→ **Page text**:
◆ ◆ ◆
The contemporary marketing research on buyer-seller relationships, as we understand it, is principally concerned with identifying the factors that make for good relationships and understanding how buyers and sellers leverage these relationships for future market interactions and earnings. (See also Han et al. [73], Smeltzer [74], Zaheer et al. [75], and Hill et al. [76].) While related, this is distinct from our aims in this study. Here, we investigate the process by which those who are initially strangers come to share relationships of trust and reciprocity in market settings.

Perhaps more relevant to our project is the substantial body of research by members of the Industrial Marketing and Purchasing (IMP) Group (see, for instance, Håkansson [77] and Håkansson and Snehota [78] for an overview). This literature considers markets in terms of the “atmospheres" in which relationships between industrial firms are developed and maintained. Specifically, relationship atmospheres are the contexts where business relationships are formed and maintained, including their emotional settings, the formal and informal rules governing those relationships and the perceptions of as well as past experiences with business relations (Hallén and Sandström [79]). As Cunningham and Turnbull [80, p. 306] explained,

The establishment and maintenance of inter-company relationships is through the contacts of key individuals. The behaviour of the individuals acting either in their own right, or as representatives of their companies, creates the “atmosphere” in which inter-company relationships occur. An atmosphere of trust or deceit may be created, an atmosphere of brutal exercise of power or restraint may be built up and developed by the actions of individuals.

Atmospheres, in turn, become the sites where transactions between firms occur. They are both the products of past dealings and the environments in which future dealings occur (Sutton-Brady [81]). Atmospheres are, thus, key factors in the development of interfirm business relationships as well as the nature and characteristics of these relationships. Scholars within the IMP Group network [82] developed this insight into a widely used framework for discussing relationship atmospheres that involves classifying atmosphere across multiple dimensions: power versus dependence, trust versus opportunism, closeness versus distance, cooperation versus conflict/competitiveness, understanding and commitment (see, for instance, Hallén and Sandström [79]). Although this body of work has proven to be a fruitful frame for considering the determinants of interpersonal trust that we explore here, the atmosphere created within the market settings in our experiment differs significantly from the atmospheres in “industrial markets [which] are characterized by stability instead of change, long lasting relationships instead of short business transactions and closeness instead of distance” [79, p. 6]. Additionally, the studies inspired by the seminal edited volume by the IMP Group [79] have tended to rely on interviews, surveys or other similar empirical approaches rather than experiments.
◆ ◆ ◆
→ **Entries shown**:
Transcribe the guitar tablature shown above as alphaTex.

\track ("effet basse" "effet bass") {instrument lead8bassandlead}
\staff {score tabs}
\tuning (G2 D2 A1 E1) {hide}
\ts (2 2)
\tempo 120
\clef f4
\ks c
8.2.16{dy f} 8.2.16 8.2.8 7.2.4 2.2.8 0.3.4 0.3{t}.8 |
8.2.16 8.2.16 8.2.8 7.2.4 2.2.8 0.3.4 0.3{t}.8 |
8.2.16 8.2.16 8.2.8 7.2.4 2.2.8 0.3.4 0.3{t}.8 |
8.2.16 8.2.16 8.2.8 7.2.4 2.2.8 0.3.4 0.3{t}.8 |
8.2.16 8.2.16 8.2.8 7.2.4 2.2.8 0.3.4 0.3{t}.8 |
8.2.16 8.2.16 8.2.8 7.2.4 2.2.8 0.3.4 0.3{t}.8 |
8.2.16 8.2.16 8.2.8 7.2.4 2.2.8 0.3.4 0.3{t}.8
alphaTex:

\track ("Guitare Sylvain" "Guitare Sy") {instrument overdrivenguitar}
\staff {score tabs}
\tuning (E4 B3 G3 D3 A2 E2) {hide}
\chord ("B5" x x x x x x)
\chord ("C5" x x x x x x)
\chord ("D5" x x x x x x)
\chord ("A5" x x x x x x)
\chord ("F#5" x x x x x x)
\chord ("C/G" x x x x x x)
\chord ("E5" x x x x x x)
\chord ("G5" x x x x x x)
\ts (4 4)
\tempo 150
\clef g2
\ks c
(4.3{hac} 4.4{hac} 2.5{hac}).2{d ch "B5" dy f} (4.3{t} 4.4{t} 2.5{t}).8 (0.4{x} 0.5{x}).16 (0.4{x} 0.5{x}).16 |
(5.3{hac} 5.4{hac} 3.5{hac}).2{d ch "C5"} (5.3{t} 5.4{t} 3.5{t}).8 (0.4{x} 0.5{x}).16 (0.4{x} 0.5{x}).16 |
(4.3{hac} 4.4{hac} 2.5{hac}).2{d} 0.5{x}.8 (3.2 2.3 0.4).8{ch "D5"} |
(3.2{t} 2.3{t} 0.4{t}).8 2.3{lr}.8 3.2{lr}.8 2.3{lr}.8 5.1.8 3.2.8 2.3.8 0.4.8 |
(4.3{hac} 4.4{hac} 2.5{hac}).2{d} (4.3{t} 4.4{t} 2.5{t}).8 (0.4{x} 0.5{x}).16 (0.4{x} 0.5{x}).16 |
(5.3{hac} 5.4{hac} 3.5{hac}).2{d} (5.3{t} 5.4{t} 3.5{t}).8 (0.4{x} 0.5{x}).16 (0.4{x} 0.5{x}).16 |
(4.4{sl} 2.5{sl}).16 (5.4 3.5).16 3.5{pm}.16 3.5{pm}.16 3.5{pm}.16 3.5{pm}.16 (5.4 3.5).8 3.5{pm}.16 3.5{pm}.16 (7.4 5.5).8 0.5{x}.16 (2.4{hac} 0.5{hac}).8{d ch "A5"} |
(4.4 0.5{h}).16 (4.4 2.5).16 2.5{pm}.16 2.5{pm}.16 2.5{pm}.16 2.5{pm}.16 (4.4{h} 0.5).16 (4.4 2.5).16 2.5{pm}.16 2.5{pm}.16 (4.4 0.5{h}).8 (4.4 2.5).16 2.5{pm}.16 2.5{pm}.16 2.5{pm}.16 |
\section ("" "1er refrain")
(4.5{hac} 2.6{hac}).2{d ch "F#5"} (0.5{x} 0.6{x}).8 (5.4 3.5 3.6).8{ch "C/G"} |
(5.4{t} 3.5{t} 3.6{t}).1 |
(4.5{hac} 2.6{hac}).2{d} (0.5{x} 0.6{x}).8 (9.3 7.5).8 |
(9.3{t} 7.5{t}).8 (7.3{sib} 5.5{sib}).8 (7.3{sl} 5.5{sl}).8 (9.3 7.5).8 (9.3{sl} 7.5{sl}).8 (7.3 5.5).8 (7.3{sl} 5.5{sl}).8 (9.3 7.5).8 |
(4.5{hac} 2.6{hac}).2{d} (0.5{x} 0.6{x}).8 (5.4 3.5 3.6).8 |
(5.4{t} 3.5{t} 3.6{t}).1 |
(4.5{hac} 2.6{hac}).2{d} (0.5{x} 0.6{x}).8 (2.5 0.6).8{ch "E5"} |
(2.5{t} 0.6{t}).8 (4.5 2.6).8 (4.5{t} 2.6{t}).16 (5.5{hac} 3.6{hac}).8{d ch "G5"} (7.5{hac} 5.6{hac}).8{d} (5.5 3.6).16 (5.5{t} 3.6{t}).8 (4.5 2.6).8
◆ ◆ ◆
→ **Exercises**:
a) Name every dimension that, according to the passage on relationship atmospheres, the IMP Group framework uses to classify atmosphere.
b) Please carry on the passage on relationship atmospheres from its last sentence.
The records have no connection to the passage on relationship atmospheres.

→ **Task-by-task results**:
a)
- Power versus dependence
- Trust versus opportunism
- Closeness versus distance
- Cooperation versus conflict/competitiveness
- Understanding
- Commitment

b)
Unlike other empirical strategies, however, our experiment gives us the unique advantage to isolate and study one specific aspect of relationship-building–positive and negative market exchanges. Furthermore, our design and empirical strategy allow us to quantify and compare relationships of trust with relationships of distrust and no trust, which is largely omitted in marketing literature, as well as sociology and economics literature discussed above. Additionally, while the literature reviewed above points to the potential and limits of trust developing between actors in a variety of commercial settings and through several different types of market interactions, our experiment focuses on the type of interaction where relationships characterized by trust and reciprocity are perhaps least likely to occur (i.e. between buyers and sellers with limited to no histories with each other and no likelihood of future interactions qua their experimental identities beyond the experiment).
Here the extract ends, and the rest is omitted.